The Royal Bank of Scotland (RBS) is to be split into a “good bank” and “bad bank” in a dramatic rescue restructuring in which assets worth several hundred billion pounds will be put up for sale.

Stephen Hester, RBS chief executive, will outline the plans this week as he unveils Britain’s biggest-ever corporate loss of up to £28 billion. He will cut costs by more than £1 billion a year, a move expected to lead to the loss of about 20,000 jobs, more than half of which will be in Britain.

RBS will also place at least £200 billion of toxic assets into the government’s asset-protection scheme, a controversial insurance scheme designed to protect banks against further losses.

Billionaire investor Wilbur Ross leads a pack of vulture funds that are talking to the bank and the government about buying some of the bad loans, although it is unlikely a deal will be agreed in time for Thursday’s results. Virgin Money, Sir Richard Branson’s mortgage business, is another possible buyer.

The “good bank” will comprise retail and commercial banking in Britain, America and a handful of other countries where RBS has a significant presence.

So Infy was their “Best Technology Supplier” in 2007. Does it get the good bank, or the bad bank or both?
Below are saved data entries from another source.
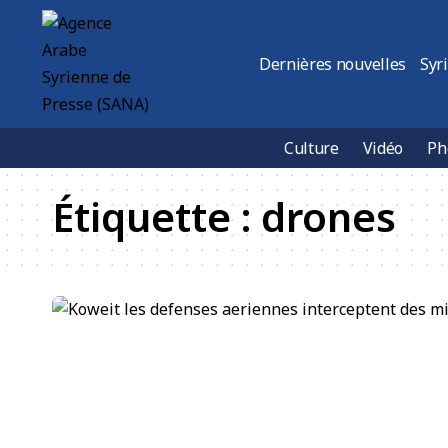
Dernières nouvelles
Syr
Culture
Vidéo
Ph
Étiquette :
drones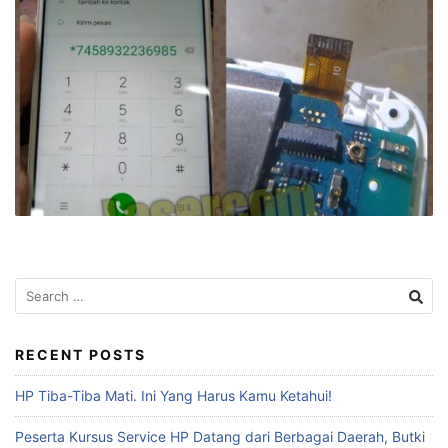
RECENT POSTS
HP Tiba-Tiba Mati. Ini Yang Harus Kamu Ketahui!
Peserta Kursus Service HP Datang dari Berbagai Daerah, Butki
Will there be enough work left, given most of the bad bank assets will be hived off? We’ll have to wait and see.

Some UK taxpayers must be pissed. Calculated Risk says they can put what they want in the bad bank, they take only the first 10% of losses – the UK taxpayer takes the rest.

Interestingly, they say they’ll do the same to Northern Rock. If everyone follows this model, we’ll have to change all the IVR software:

“Welcome to Big Bank. If you want the good bank, press 1. If you want the bad bank, don’t bother, we don’t take any phone calls. We’re that bad. Oh, and thanks for your taxes.”